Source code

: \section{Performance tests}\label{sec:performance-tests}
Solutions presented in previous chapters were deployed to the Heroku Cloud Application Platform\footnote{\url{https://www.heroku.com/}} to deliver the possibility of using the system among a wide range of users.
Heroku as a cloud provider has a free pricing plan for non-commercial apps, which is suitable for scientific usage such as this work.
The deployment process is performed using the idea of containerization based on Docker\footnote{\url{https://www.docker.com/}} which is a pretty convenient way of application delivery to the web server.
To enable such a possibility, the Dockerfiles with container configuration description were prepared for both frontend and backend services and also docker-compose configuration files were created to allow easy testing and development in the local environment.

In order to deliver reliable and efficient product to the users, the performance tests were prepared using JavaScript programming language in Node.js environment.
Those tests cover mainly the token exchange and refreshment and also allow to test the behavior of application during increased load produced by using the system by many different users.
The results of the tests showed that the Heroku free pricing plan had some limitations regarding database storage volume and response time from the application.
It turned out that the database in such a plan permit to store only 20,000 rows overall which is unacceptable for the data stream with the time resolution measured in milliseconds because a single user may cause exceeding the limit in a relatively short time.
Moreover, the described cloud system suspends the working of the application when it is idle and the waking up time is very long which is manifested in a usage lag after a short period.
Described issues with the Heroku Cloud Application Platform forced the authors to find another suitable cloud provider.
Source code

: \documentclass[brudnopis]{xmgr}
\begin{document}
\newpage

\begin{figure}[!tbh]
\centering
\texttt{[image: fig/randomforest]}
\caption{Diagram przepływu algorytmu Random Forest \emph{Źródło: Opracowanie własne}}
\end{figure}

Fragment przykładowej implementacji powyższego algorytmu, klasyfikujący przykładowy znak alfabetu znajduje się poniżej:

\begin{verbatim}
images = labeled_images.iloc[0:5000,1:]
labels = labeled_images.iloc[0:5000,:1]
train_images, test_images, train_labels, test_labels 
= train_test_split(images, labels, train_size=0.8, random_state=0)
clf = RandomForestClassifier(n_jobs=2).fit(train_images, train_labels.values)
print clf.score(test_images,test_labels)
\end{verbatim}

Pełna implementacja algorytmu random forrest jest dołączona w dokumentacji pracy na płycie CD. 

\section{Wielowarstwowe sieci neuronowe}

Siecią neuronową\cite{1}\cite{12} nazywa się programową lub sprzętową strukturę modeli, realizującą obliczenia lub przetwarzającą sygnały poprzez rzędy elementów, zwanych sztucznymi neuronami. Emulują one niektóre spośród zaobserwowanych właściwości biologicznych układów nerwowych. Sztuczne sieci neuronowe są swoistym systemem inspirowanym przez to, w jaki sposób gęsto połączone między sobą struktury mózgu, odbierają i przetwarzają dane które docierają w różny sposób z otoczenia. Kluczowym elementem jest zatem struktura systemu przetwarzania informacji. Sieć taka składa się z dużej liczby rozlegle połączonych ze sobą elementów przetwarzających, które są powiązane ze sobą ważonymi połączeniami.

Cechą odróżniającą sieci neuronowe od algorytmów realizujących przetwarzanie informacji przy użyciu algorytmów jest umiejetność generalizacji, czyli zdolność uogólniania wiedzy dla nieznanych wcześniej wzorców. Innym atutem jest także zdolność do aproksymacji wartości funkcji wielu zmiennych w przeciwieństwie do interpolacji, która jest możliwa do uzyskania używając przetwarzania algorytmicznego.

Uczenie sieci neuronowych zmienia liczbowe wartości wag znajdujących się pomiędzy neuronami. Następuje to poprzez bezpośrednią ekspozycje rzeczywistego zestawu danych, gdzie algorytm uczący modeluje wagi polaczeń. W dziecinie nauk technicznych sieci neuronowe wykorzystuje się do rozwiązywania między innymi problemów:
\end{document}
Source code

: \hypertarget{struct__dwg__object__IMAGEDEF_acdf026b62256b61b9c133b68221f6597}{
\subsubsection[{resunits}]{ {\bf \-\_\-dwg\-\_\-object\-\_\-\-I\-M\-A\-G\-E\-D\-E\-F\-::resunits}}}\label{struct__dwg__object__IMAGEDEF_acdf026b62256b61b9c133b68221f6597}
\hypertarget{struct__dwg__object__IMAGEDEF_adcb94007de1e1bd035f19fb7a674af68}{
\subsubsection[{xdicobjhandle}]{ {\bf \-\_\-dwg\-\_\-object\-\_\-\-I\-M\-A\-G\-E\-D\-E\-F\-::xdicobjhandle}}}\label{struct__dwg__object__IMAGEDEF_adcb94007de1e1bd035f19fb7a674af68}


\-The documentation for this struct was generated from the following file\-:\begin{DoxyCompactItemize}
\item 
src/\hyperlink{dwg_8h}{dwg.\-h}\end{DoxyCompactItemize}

> WHAT IS EXPECTED: Since only the number is needed, state how many lines of the listing contain the word "time".

> TASK SOLUTION: 3